Published online by Cambridge University Press: 08 October 2009
In recent years there have been many important advances in knowledge concerning the mechanisms of chemical synaptic transmission, the identification of the neurotransmitters and the mechanisms by which drugs act on the nervous system. These advances have necessitated a change in approach to the teaching of the pharmacology of the nervous system to undergraduate science and preclinical medical students from a basically therapeutic orientation to one which is more mechanistically minded.
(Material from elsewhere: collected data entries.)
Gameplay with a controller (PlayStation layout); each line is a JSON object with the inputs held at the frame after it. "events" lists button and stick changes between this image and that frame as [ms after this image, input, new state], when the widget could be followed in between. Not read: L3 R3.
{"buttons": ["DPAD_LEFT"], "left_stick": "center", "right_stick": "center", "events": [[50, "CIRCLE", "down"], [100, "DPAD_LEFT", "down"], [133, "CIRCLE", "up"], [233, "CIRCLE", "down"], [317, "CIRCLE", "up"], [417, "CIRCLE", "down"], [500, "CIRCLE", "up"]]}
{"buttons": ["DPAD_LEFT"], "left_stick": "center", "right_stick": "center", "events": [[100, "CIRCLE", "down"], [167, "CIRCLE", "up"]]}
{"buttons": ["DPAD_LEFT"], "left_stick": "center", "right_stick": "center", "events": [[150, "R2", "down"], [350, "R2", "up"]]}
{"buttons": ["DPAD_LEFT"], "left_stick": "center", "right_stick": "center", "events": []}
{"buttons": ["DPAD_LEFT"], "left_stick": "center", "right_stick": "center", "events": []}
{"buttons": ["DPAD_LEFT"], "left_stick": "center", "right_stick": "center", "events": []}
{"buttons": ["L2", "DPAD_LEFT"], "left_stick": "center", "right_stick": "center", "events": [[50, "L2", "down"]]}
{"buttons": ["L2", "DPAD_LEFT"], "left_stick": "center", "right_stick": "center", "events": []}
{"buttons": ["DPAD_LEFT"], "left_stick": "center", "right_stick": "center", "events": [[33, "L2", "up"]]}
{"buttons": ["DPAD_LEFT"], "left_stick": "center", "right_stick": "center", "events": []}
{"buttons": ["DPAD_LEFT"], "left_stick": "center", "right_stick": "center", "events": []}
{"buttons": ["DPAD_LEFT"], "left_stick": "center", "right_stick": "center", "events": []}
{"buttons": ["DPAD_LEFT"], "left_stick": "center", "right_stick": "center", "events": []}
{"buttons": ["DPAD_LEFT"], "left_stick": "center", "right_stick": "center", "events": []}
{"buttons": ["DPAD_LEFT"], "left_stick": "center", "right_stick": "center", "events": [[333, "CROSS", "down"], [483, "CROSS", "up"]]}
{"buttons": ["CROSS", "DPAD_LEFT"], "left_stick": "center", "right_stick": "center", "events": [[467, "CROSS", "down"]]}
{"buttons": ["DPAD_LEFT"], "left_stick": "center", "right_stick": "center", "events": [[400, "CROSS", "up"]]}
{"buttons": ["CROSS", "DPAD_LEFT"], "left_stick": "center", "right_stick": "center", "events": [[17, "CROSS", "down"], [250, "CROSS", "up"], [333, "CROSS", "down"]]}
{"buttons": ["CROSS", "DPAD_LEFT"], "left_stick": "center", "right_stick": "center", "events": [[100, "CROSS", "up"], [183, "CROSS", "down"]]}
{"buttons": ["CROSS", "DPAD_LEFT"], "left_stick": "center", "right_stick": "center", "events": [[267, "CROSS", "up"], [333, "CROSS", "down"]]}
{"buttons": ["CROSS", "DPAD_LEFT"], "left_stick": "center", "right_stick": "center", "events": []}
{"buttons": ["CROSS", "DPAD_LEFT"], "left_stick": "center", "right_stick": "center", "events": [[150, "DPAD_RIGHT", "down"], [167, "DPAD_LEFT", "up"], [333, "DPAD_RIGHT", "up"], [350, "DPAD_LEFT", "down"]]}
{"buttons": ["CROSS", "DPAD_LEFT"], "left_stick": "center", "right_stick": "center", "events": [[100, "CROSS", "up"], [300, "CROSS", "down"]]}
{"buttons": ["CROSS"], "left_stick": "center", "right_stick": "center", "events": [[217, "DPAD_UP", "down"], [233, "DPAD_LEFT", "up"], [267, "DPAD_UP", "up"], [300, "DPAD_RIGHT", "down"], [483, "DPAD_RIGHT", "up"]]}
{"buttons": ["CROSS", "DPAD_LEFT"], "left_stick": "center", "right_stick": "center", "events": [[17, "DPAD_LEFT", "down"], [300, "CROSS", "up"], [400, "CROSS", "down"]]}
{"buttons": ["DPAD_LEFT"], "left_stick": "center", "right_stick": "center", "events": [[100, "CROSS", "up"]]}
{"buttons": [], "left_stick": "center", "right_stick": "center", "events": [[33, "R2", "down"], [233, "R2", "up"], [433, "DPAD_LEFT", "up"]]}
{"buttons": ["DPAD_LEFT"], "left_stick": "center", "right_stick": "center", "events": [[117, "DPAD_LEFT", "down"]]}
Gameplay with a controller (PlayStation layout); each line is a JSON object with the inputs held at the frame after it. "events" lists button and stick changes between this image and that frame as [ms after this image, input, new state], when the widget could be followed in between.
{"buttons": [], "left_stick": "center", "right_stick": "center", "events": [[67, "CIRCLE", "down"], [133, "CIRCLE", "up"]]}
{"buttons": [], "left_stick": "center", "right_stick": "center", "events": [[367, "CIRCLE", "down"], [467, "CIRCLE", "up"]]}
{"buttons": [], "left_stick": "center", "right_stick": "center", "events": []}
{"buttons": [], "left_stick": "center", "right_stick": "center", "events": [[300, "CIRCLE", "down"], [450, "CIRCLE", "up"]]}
In giving such courses to students in Cambridge, the author has become painfully aware of the need for an undergraduate text which could fulfil the needs of students in this respect. There are of course many excellent textbooks of therapeutics available but few of them attempt to cope in detail with mechanisms of drug action, especially on the central nervous system, except from rather specialised viewpoints. It was therefore considered to be unnecessary to discuss therapeutic applications in detail in this book, although an attempt has been made to give a fairly balanced account of the physiological basis, applications and mechanisms of action of each class of drugs, within the limitations imposed by the objective of producing a concise account of drug actions.
Advances are occurring at such a rate that some of the concepts which are current today may be superseded tomorrow: this is probably true for any subject that is ‘alive’ and progressing. However, this does create problems in deciding what to omit and what to include.